# [Questions on the material]
1. In the passage on HIV among black women in North Carolina, how many times higher was the 2003 HIV infection rate for black women than for white women?
2. Write what comes next in the passage on HIV among black women in North Carolina, picking up after its final sentence.

Black women account for the majority of new cases of HIV and AIDS among women in the United States, and this is particularly true in North Carolina, according to the Centers for Disease Control and Prevention.
In 2003, the HIV infection rate in that state was 14 times higher for black women, compared with white women (MMWR 2005;54:89-94).
An epidemiologic investigation of 31 of the 208 black women aged 18-40 years in North Carolina who were diagnosed with HIV between January 2003 and August 2004 and 101 controls recruited from HIV testing sites showed that most women in both groups engaged in HIV sexual risk behaviors. Those receiving public assistance were more likely to be HIV positive (adjusted odds ratio 7.3), as were those with a history of genital herpes (adjusted OR 10.6). Women who discussed sexual behaviors and history with their male partners were less likely to be HIV positive (adjusted OR 0.6).

(Entries drawn from a collection)

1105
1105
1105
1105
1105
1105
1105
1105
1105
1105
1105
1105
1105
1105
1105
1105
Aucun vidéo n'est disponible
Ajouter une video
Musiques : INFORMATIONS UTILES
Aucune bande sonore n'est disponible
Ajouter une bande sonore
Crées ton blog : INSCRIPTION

* * *

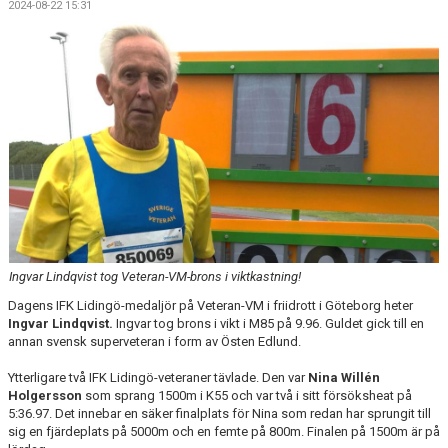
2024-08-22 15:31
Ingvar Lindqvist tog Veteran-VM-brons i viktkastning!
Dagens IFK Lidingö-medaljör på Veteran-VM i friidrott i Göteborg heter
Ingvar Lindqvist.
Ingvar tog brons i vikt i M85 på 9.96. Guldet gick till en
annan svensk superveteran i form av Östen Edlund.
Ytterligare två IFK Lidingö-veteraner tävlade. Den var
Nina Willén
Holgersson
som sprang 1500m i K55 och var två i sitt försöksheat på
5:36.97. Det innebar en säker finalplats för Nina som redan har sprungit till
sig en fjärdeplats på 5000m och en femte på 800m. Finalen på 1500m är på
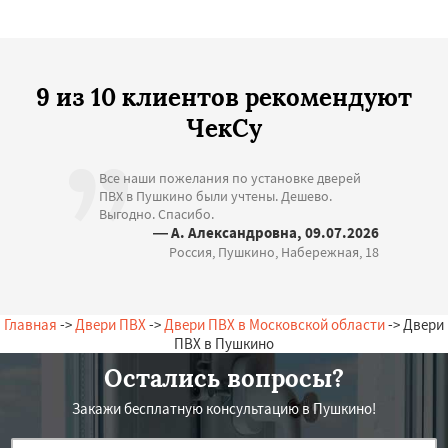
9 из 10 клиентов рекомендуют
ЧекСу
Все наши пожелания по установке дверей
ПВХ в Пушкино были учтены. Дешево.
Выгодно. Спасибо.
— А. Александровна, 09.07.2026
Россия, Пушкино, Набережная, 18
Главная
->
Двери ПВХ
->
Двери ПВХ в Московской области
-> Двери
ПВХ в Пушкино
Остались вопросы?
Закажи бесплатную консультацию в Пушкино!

# [Answers to the exercises]
1. It was 14 times higher.

2.
The most common reasons given for engaging in risky sexual behaviors were financial dependence on male partners, feeling invincible, low self-esteem coupled with a need to feel loved by a male, and alcohol/drug use.
The findings underscore the need for a multifaceted approach to reducing HIV infection among black women, including programs that encourage delayed sexual activity, condom use, monogamy, and communication.
Improved availability of HIV and STD testing and treatment and attention to the economic constraints that appear to contribute to increased HIV risk in black women are also needed, according to the CDC.